Madison Park London Dry Gin est un produit de la toute nouvelle Distillerie 1769 (date historique correspondant à l'ouverture de la première distillerie québécoise). Il vient de remporter une médaille de l'American Distilling Institute, même s'il n'est encore offert sur aucun marché. Vous le verrez toutefois apparaître dans les bars et restaurants de la ville à l'été, puis à la SAQ à l'automne. Des variations sur ce gin et un whisky de seigle suivront.

Comme la plupart des microdistilleries, 1769 ne distille pas elle-même la base de son gin. Elle achète de l'alcool de grain neutre, fait avec du maïs. Andrew Mikus, copropriétaire et maître distillateur, repasse ensuite l'alcool dans son alambic Artisan avec du genièvre et des aromates. Le résultat est un London Dry Gin classique et élégant, très genièvre, avec des notes d'agrumes bien présentes.

M. Mikus et sa femme, Maureen David, ont commencé à rêver d'ouvrir une microdistillerie il y a trois ans. «Nous voyagions beaucoup aux États-Unis et, partout où nous nous trouvions, il y avait toujours une distillerie à visiter. Ça nous a donné envie de nous lancer», raconte Mme David. Les portes de la distillerie de Verdun ne seront toutefois pas ouvertes au public, puisque les lois québécoises empêchent présentement les distilleries de proposer des dégustations et de vendre leurs produits sur place.

Deuxième carrière

Président d'une boîte de postproduction, Andrew Mikus avait envie de changement. Il a suivi des formations à droite, à gauche, en plus de faire des stages dans quelques microdistilleries. C'est aux États-Unis qu'il a tout appris.

«L'industrie est encore très jeune au Québec et tout le monde protège jalousement ses informations.

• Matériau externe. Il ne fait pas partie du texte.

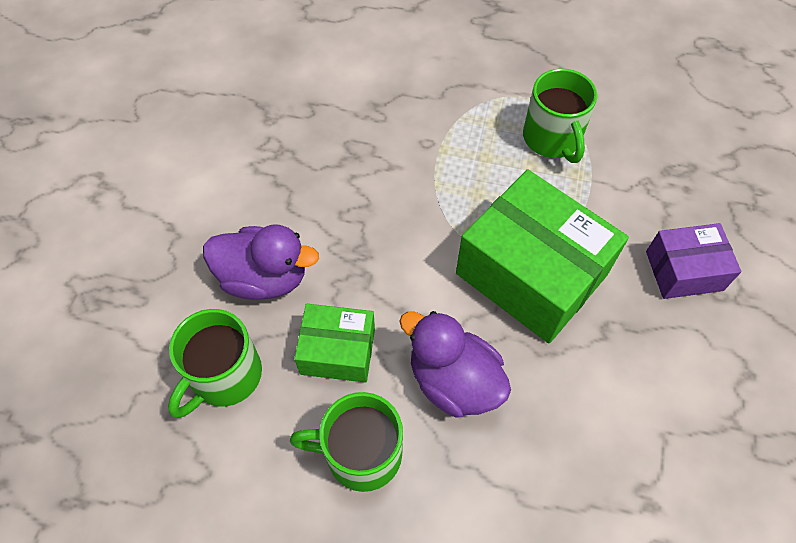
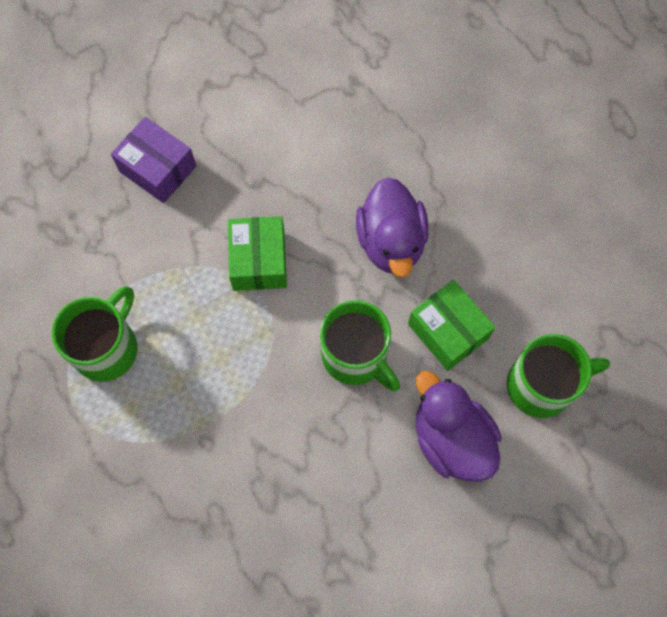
camera: 135 degrees left, 10 degrees up
(361, 453) = (493, 253): green mug -> green mug (356, 356)
(531, 274) = (259, 261): green box -> green box, size x0.55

Quand je dis à certaines personnes que je vais produire de l'alcool à Montréal, il y en a qui me regardent, incrédules, et me disent : vous avez le droit de faire ça?!», déclare le distillateur.

En effet, les distilleries artisanales ont été absentes du paysage québécois pendant si longtemps - jusqu'à l'émergence des Michel Jodoin (brandies de pomme), Pinnacle (gin Ungava, rhum Chic Choc et vodka Quartz), Distillateurs subversifs (gin Piger Henricus), etc. - qu'elles ont encore des relents de prohibition. L'obtention des permis d'occupation et de distillation, entre autres procédures administratives, est encore une affaire d'une complexité inouïe.

La Distillerie 1769 démontre qu'avec patience et ténacité, on peut faire aboutir ses rêves.

Distillerie Wolfelsberger

Le bouilleur de cru

Lilian Wolfelsberger a reçu son permis de distillateur l'hiver dernier. Il n'a pas tardé à distiller ses premiers litres d'eau-de-vie de poire et de prune québécoises.

Le professeur de politique au collégial vient d'une famille alsacienne de bouilleurs de crus, qui distillent les fruits de leur verger, ou, dans le cas des bouilleurs ambulants, ceux des vergers environnants. En France c'est un métier en voie de disparition, depuis que la production industrielle a permis de faire diminuer grandement les coûts de revient.

C'est d'ailleurs ce coût qui rend la commercialisation des eaux-de-vie de M. Wolfelsberger un peu problématique. Pour les poires et les prunes, il faut compter 10 kg de fruits pour produire 1 L d'alcool. Dans le cas des petits fruits, la quantité augmente à 30 kg/L.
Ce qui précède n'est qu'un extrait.